What you will do: Scan the listing below for the word "Tech", then copy each line that has it.

────────────────────────────────────────

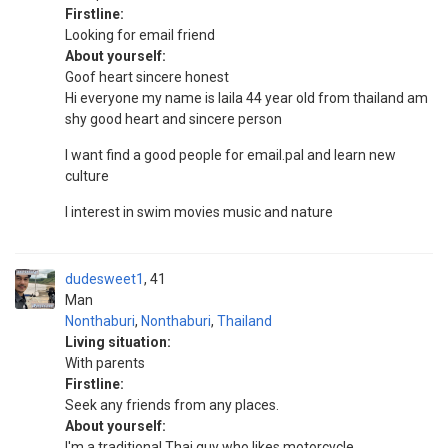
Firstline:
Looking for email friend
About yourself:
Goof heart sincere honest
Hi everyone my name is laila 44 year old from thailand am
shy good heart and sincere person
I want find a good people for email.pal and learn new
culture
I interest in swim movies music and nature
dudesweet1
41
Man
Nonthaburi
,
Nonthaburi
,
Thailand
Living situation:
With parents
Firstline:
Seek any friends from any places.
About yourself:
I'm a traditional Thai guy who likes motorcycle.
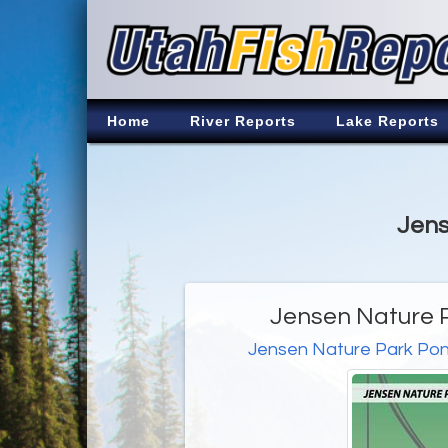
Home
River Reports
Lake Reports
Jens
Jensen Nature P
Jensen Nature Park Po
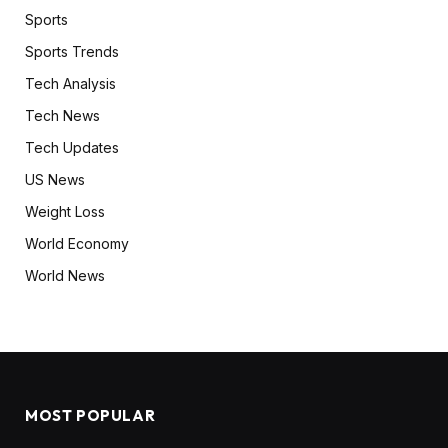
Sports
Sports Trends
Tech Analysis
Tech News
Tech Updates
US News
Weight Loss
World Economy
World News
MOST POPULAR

────────────────────────────────────────

Exercise result:
Tech Analysis
Tech News
Tech Updates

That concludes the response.